Updated: Jan 11
Who would have thought that a 59-cent Mattel Hot Wheels Redline diecast toy car could be worth thousands of dollars, but today they are quite the craze.
Of course, it's the rare, promotional, or highly sought-out versions that command the highest dollars, but just recently this market has really heated up. If you have some late '60s or early '70s Mattel toys that are still in their original packages, have someone check them out as the proverbial ‘Iron is Hot.’
A great local example came to us by way of our most recent appraisal fair. A couple of guys came in with the classic Mattel Hot Wheels car case that all of us boys had when we were kids. Inside was a great little collection of these toy cars.
Upon initial inspection, we knew they were quite good, and they were still in excellent condition. This collection was well kept and we learned that as boys, they were not allowed to play with these particular cars.
Their grandfather was an electrician that did some work at Mattel in California and had acquired the cars before they were thrown away as errors, unpainted and test-painted cars. Thank goodness someone in the family had the foresight to put them away.

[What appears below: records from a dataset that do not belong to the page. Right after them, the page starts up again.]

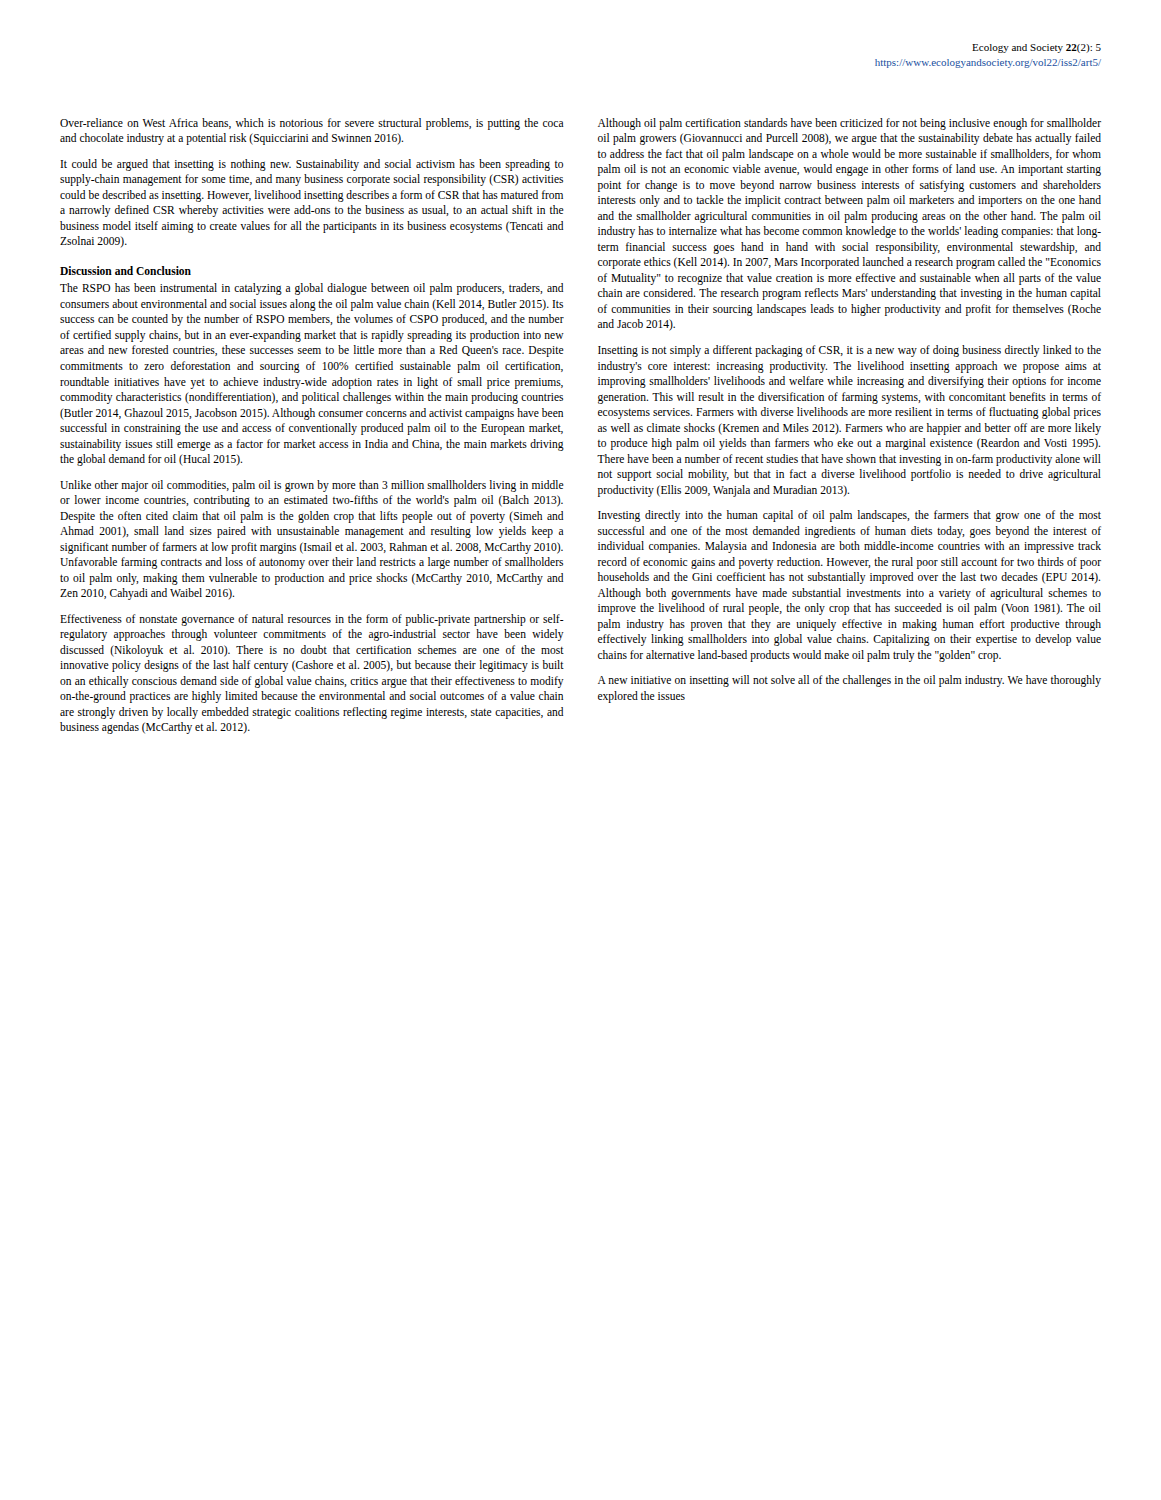Ecology and Society 22(2): 5
https://www.ecologyandsociety.org/vol22/iss2/art5/
Over-reliance on West Africa beans, which is notorious for severe structural problems, is putting the coca and chocolate industry at a potential risk (Squicciarini and Swinnen 2016).
It could be argued that insetting is nothing new. Sustainability and social activism has been spreading to supply-chain management for some time, and many business corporate social responsibility (CSR) activities could be described as insetting. However, livelihood insetting describes a form of CSR that has matured from a narrowly defined CSR whereby activities were add-ons to the business as usual, to an actual shift in the business model itself aiming to create values for all the participants in its business ecosystems (Tencati and Zsolnai 2009).
Discussion and Conclusion
The RSPO has been instrumental in catalyzing a global dialogue between oil palm producers, traders, and consumers about environmental and social issues along the oil palm value chain (Kell 2014, Butler 2015). Its success can be counted by the number of RSPO members, the volumes of CSPO produced, and the number of certified supply chains, but in an ever-expanding market that is rapidly spreading its production into new areas and new forested countries, these successes seem to be little more than a Red Queen's race. Despite commitments to zero deforestation and sourcing of 100% certified sustainable palm oil certification, roundtable initiatives have yet to achieve industry-wide adoption rates in light of small price premiums, commodity characteristics (nondifferentiation), and political challenges within the main producing countries (Butler 2014, Ghazoul 2015, Jacobson 2015). Although consumer concerns and activist campaigns have been successful in constraining the use and access of conventionally produced palm oil to the European market, sustainability issues still emerge as a factor for market access in India and China, the main markets driving the global demand for oil (Hucal 2015).
Unlike other major oil commodities, palm oil is grown by more than 3 million smallholders living in middle or lower income countries, contributing to an estimated two-fifths of the world's palm oil (Balch 2013). Despite the often cited claim that oil palm is the golden crop that lifts people out of poverty (Simeh and Ahmad 2001), small land sizes paired with unsustainable management and resulting low yields keep a significant number of farmers at low profit margins (Ismail et al. 2003, Rahman et al. 2008, McCarthy 2010). Unfavorable farming contracts and loss of autonomy over their land restricts a large number of smallholders to oil palm only, making them vulnerable to production and price shocks (McCarthy 2010, McCarthy and Zen 2010, Cahyadi and Waibel 2016).
Effectiveness of nonstate governance of natural resources in the form of public-private partnership or self-regulatory approaches through volunteer commitments of the agro-industrial sector have been widely discussed (Nikoloyuk et al. 2010). There is no doubt that certification schemes are one of the most innovative policy designs of the last half century (Cashore et al. 2005), but because their legitimacy is built on an ethically conscious demand side of global value chains, critics argue that their effectiveness to modify on-the-ground practices are highly limited because the environmental and social outcomes of a value chain are strongly driven by locally embedded strategic coalitions reflecting regime interests, state capacities, and business agendas (McCarthy et al. 2012).
Although oil palm certification standards have been criticized for not being inclusive enough for smallholder oil palm growers (Giovannucci and Purcell 2008), we argue that the sustainability debate has actually failed to address the fact that oil palm landscape on a whole would be more sustainable if smallholders, for whom palm oil is not an economic viable avenue, would engage in other forms of land use. An important starting point for change is to move beyond narrow business interests of satisfying customers and shareholders interests only and to tackle the implicit contract between palm oil marketers and importers on the one hand and the smallholder agricultural communities in oil palm producing areas on the other hand. The palm oil industry has to internalize what has become common knowledge to the worlds' leading companies: that long-term financial success goes hand in hand with social responsibility, environmental stewardship, and corporate ethics (Kell 2014). In 2007, Mars Incorporated launched a research program called the "Economics of Mutuality" to recognize that value creation is more effective and sustainable when all parts of the value chain are considered. The research program reflects Mars' understanding that investing in the human capital of communities in their sourcing landscapes leads to higher productivity and profit for themselves (Roche and Jacob 2014).
Insetting is not simply a different packaging of CSR, it is a new way of doing business directly linked to the industry's core interest: increasing productivity. The livelihood insetting approach we propose aims at improving smallholders' livelihoods and welfare while increasing and diversifying their options for income generation. This will result in the diversification of farming systems, with concomitant benefits in terms of ecosystems services. Farmers with diverse livelihoods are more resilient in terms of fluctuating global prices as well as climate shocks (Kremen and Miles 2012). Farmers who are happier and better off are more likely to produce high palm oil yields than farmers who eke out a marginal existence (Reardon and Vosti 1995). There have been a number of recent studies that have shown that investing in on-farm productivity alone will not support social mobility, but that in fact a diverse livelihood portfolio is needed to drive agricultural productivity (Ellis 2009, Wanjala and Muradian 2013).
Investing directly into the human capital of oil palm landscapes, the farmers that grow one of the most successful and one of the most demanded ingredients of human diets today, goes beyond the interest of individual companies. Malaysia and Indonesia are both middle-income countries with an impressive track record of economic gains and poverty reduction. However, the rural poor still account for two thirds of poor households and the Gini coefficient has not substantially improved over the last two decades (EPU 2014). Although both governments have made substantial investments into a variety of agricultural schemes to improve the livelihood of rural people, the only crop that has succeeded is oil palm (Voon 1981). The oil palm industry has proven that they are uniquely effective in making human effort productive through effectively linking smallholders into global value chains. Capitalizing on their expertise to develop value chains for alternative land-based products would make oil palm truly the "golden" crop.
A new initiative on insetting will not solve all of the challenges in the oil palm industry. We have thoroughly explored the issues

Here's the tale of the tape. The collection of cars realized more than $24,000 at auction. Much better than our initial $3,000 to $5,000 estimate for the collection. The unpainted examples stole the show. Meaning, that Mattel never painted the cars as errors or blanks. The 1967 Camaro brought $2,750. The Custom VW was the star at $4,250 and the Camaro that was in an unreleased color soared to $3,250.
These prices would sound crazy to some folks but when I tell you the 1969 Prototype Beach Bomb VW Van sold recently for $72,000, you can see, these things are pretty hot and in demand. Like new and in the package are commanding amazing prices as well. It's not just the prototypes. Even loose, played with cars can fetch hundreds if you have the right colors or right models.